**Exercise input**
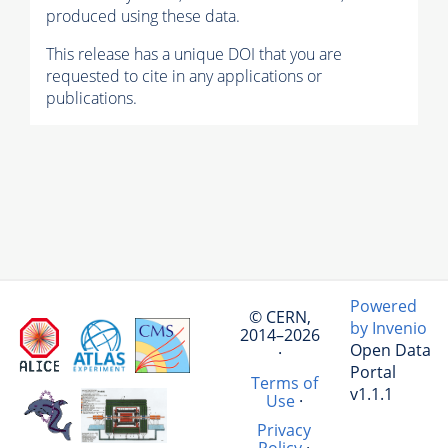
produced using these data.
This release has a unique DOI that you are
requested to cite in any applications or
publications.
Powered
© CERN,
by Invenio
2014–2026
Open Data
·
Portal
Terms of
v1.1.1
Use
·
Privacy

**What to work on**
Could every entry be restated word for word, pictures excluded?

**Response area**
produced using these data.
This release has a unique DOI that you are
requested to cite in any applications or
publications.
Powered
© CERN,
by Invenio
2014–2026
Open Data
·
Portal
Terms of
v1.1.1
Use
·
Privacy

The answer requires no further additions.